Today's questions for our readers: Do you agree that primary care is nearing collapse? If so, what should the next President do about it?
Labels: election, McCain, Obama, physician shortage
Wednesday, October 29, 2008
Is health care a privilege, a right, or a responsibility?
One of the most provocative topics during this election year came in the form of a question posed by moderator Tom Brokaw during the October 8 presidential debate:
"Is health care in America a privilege, a right, or a responsibility?"
Senator Obama responded, yes, "It should be a right for every American." Senator McCain replied that "I think it's a responsibility, in this respect, in that we should have available and affordable health care to every American citizen, to every family member. . . But government mandates I -- I'm always a little nervous about."
The question of whether health care is a right or a responsibility--could it be both?--is explored in excellent commentary by Maggie Mahar. She writes in the The Health Care Blog that "The idea of health care as a 'right' is usually pitted against the idea of health care as a "privilege." Given that choice, I'll circle 'right' every time."
But she notes that defining health care as a right can come across as "shrill and demanding" and cites the views of a Dr. Shadowitz, an emergency physician and self-described "fellow traveler" of the "angry left" who writes in his "Moving Meat" blog that:
"When we use the language of 'rights,' we are generally discussing very fundamental liberties, which are conferred on us at birth, and which no government is permitted to take away: free speech; religion and conscience; property; assembly and petition; bodily self-determination; self-defense, and the like. Freedoms. Nowhere in that list is there anything which must be given to you by others."

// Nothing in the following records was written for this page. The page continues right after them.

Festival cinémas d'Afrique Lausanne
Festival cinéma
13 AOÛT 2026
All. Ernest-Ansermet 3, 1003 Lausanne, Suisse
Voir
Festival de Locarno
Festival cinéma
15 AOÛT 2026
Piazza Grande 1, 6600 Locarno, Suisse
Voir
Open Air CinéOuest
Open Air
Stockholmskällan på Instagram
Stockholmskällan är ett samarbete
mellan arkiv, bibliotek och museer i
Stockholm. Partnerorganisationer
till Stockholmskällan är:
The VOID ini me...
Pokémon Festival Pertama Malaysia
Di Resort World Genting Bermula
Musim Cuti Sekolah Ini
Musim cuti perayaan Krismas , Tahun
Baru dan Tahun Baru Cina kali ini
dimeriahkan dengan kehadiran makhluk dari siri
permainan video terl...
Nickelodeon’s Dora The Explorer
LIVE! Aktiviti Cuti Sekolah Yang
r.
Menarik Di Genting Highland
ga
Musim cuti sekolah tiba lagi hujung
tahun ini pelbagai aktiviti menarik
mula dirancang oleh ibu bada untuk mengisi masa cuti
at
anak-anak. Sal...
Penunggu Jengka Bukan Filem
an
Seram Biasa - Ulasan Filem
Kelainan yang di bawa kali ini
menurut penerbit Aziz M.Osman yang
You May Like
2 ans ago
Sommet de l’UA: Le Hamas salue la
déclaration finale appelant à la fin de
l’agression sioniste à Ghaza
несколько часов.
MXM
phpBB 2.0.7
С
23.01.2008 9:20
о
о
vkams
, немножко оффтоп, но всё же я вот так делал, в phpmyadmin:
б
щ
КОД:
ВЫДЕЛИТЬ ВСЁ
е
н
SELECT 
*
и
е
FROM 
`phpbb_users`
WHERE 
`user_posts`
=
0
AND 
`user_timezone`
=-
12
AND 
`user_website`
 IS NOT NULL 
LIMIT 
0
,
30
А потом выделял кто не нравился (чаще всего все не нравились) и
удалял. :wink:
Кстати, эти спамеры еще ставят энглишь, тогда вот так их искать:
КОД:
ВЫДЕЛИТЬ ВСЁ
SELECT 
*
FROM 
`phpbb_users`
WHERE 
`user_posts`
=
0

Some conservatives are taking this view to create a legal bulwark against government-mandated coverage. George Will writes approvingly in The Washington Post of an Arizona resolution that, if approved by voters on November 4, would enshrine in the state's constitution the right of people to make their own health care choices without government interference. Resolution 101 reads:
"Because all people should have the right to make decisions about their health care, no law shall be passed that restricts a person's freedom of choice of private health care systems or private plans of any type. No law shall interfere with a person's or entity's right to pay directly for lawful medical services, nor shall any law impose a penalty or fine, of any type, for choosing to obtain or decline health care coverage or for participation in any particular health care system or plan." [Emphasis added]
Many doctors, fed up with government price controls that undervalue their services, may like the part about guaranteeing the individual's the right to pay for lawful services. Even so, physicians who believe, as ACP does, that the government must guarantee coverage should be concerned about Resolution 101. It turns the entire rights debate on its head, establishing rights that would limit the government's ability to require coverage instead of creating a right to coverage as health care rights advocates have long argued.
What do you think--is health care a right? A right to affordable coverage? Or a right to make health care decisions without government interference and mandates?